■ Exercise brief: Reproduce the part of the material that opens with the line containing "Ahorre más, gaste" and closes with the line containing "mantuvieron estables.", swapping "cucarachas" for "hormigas" and keeping everything else unchanged. Leave the pictures out of the output.

Collected data
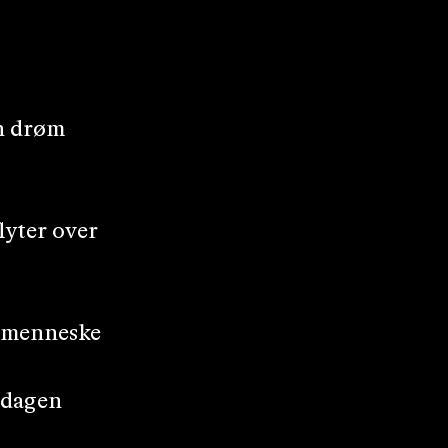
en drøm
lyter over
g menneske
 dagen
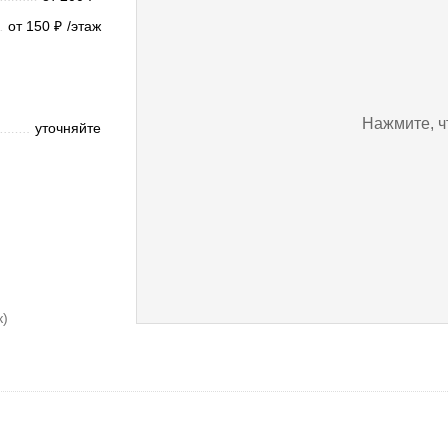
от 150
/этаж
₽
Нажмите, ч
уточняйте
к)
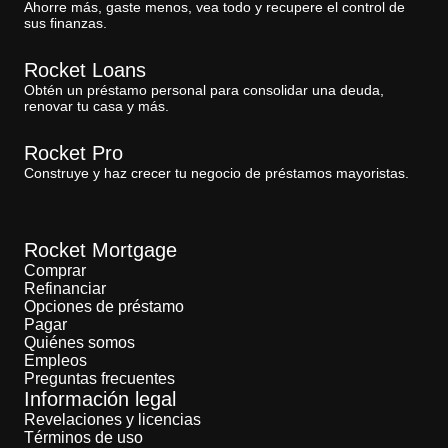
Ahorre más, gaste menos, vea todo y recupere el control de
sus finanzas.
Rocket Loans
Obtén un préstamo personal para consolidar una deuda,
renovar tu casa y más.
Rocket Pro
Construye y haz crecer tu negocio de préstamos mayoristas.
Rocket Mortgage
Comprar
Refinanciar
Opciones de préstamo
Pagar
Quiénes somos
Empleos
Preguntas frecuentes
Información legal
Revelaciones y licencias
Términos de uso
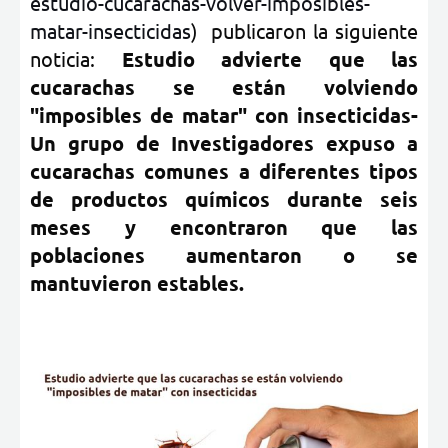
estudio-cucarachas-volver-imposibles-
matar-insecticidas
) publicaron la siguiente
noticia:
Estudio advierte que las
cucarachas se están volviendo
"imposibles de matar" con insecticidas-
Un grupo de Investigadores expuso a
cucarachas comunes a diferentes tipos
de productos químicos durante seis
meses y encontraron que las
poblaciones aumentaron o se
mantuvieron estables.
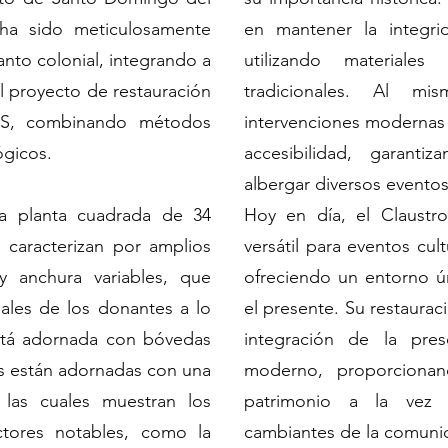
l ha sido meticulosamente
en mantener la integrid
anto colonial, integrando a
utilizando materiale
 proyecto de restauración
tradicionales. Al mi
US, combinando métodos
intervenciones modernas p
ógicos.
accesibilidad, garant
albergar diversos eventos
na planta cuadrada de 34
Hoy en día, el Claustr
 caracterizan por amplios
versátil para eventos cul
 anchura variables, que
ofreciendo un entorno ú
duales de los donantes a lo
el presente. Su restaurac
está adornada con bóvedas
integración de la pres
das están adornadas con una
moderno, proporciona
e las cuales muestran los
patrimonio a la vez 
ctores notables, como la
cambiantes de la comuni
---
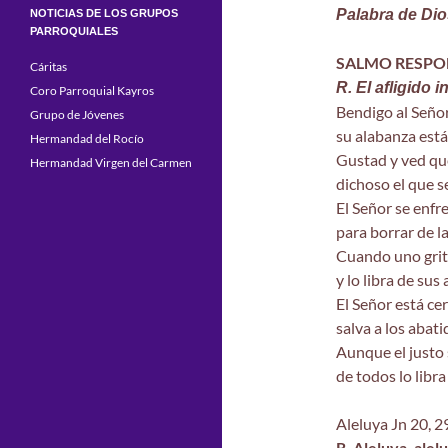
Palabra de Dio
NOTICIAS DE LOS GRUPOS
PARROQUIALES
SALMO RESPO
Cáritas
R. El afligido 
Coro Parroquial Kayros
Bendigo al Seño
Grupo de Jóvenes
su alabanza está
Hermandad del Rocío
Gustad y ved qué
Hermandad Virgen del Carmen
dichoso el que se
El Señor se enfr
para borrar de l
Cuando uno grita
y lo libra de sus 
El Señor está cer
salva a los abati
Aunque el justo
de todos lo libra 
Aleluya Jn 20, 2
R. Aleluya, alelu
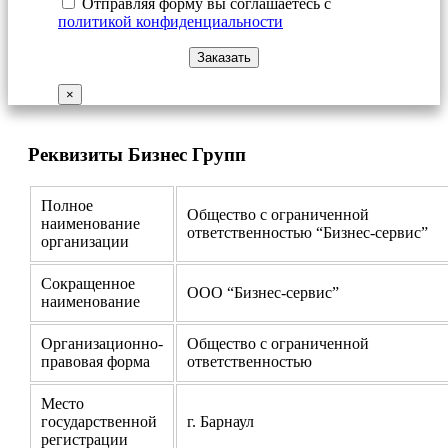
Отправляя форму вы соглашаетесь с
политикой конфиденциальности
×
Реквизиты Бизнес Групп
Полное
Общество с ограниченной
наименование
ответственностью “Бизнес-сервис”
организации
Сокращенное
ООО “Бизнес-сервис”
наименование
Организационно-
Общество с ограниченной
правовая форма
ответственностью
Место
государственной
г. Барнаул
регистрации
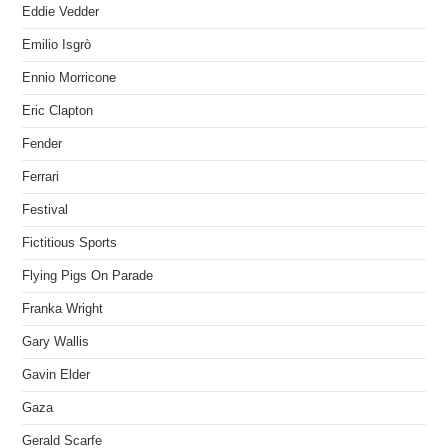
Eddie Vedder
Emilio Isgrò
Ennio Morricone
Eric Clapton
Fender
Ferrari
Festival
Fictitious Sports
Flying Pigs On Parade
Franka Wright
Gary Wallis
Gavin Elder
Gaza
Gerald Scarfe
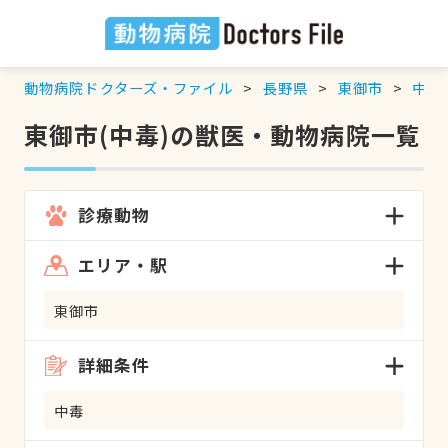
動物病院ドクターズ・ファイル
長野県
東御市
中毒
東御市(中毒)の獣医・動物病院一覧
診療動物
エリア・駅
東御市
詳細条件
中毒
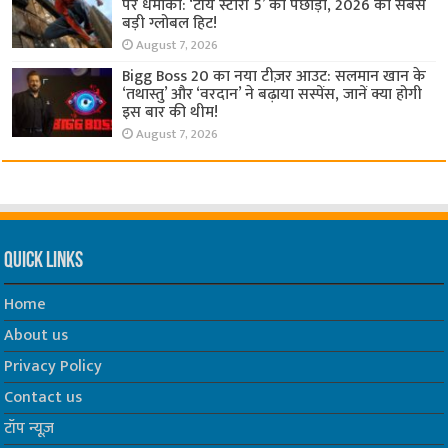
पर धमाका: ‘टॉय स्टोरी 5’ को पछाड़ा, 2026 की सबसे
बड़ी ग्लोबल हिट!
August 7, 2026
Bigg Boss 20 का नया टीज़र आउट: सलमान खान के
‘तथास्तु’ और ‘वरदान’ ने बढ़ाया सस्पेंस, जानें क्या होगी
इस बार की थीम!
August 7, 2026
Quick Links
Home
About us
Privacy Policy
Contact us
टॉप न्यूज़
* * *
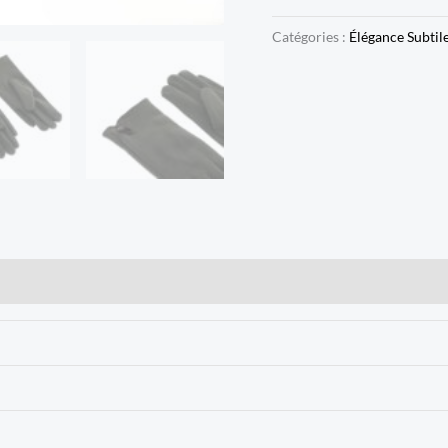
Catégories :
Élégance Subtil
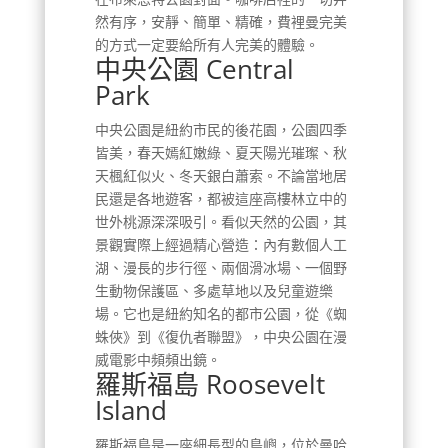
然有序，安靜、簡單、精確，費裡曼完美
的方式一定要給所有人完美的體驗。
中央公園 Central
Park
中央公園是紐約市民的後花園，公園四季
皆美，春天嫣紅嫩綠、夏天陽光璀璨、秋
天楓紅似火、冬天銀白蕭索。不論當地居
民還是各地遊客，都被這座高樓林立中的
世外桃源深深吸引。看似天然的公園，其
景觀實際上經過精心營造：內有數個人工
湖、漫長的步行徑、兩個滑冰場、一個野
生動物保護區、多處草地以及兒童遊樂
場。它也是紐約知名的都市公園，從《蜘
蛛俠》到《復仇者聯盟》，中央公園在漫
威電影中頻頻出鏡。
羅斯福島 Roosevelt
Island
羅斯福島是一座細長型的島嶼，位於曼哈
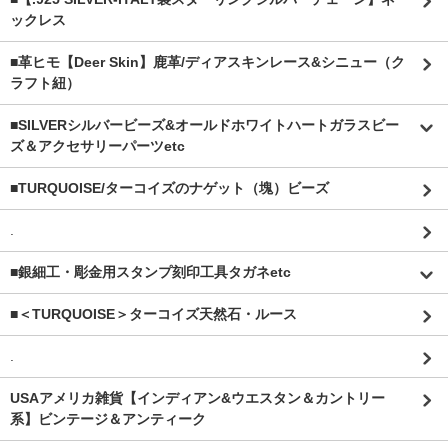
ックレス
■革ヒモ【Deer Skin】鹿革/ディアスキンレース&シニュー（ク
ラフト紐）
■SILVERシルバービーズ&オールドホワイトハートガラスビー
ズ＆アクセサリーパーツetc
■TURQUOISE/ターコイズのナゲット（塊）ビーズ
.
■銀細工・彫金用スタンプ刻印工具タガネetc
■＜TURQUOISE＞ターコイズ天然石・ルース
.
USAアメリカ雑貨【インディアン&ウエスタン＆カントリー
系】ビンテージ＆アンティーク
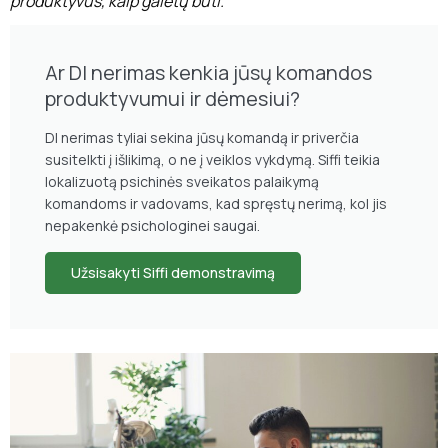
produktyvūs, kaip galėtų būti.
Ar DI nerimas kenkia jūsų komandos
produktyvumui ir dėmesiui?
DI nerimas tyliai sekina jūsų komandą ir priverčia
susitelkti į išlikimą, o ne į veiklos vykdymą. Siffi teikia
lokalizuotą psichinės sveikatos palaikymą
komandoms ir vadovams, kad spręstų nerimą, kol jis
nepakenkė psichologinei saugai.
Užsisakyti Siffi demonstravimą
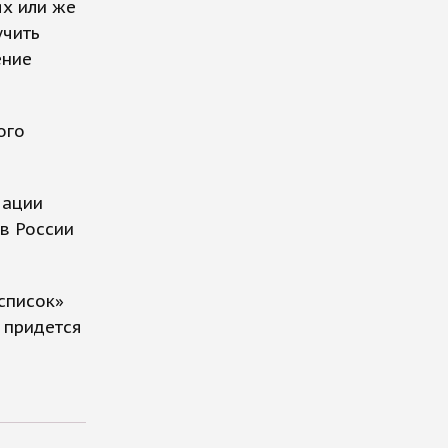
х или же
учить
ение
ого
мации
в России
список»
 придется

■ Expected output:
Ahorre más, gaste menos, vea todo y recupere el control de
sus finanzas.
Rocket Loans
Obtén un préstamo personal para consolidar una deuda,
renovar tu casa y más.
Rocket Pro
Construye y haz crecer tu negocio de préstamos mayoristas.
Rocket Mortgage
Comprar
Refinanciar
Opciones de préstamo
Pagar
Quiénes somos
Empleos
Preguntas frecuentes
Información legal
Revelaciones y licencias
Términos de uso
estudio-hormigas-volver-imposibles-
matar-insecticidas
) publicaron la siguiente
noticia:
Estudio advierte que las
hormigas se están volviendo
"imposibles de matar" con insecticidas-
Un grupo de Investigadores expuso a
hormigas comunes a diferentes tipos
de productos químicos durante seis
meses y encontraron que las
poblaciones aumentaron o se
mantuvieron estables.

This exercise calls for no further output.